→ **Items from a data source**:
*-*-*

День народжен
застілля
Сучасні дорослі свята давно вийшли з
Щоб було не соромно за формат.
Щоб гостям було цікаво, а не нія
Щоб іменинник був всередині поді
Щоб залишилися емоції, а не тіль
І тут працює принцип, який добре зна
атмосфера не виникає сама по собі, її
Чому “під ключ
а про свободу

*-*-*

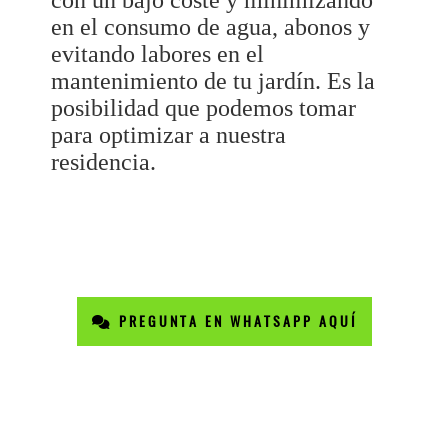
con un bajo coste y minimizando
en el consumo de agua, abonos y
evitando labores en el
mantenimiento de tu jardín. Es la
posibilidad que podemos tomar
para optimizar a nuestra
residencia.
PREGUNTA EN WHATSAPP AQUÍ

*-*-*

→ **ASSIGNED TASK**:
From the entries above, give again exactly the lines running from the line with "posibilidad que podemos tomar" to the line with "PREGUNTA EN WHATSAPP AQUÍ"; include both of those lines.

→ **WRITTEN RESPONSE**:
posibilidad que podemos tomar
para optimizar a nuestra
residencia.
PREGUNTA EN WHATSAPP AQUÍ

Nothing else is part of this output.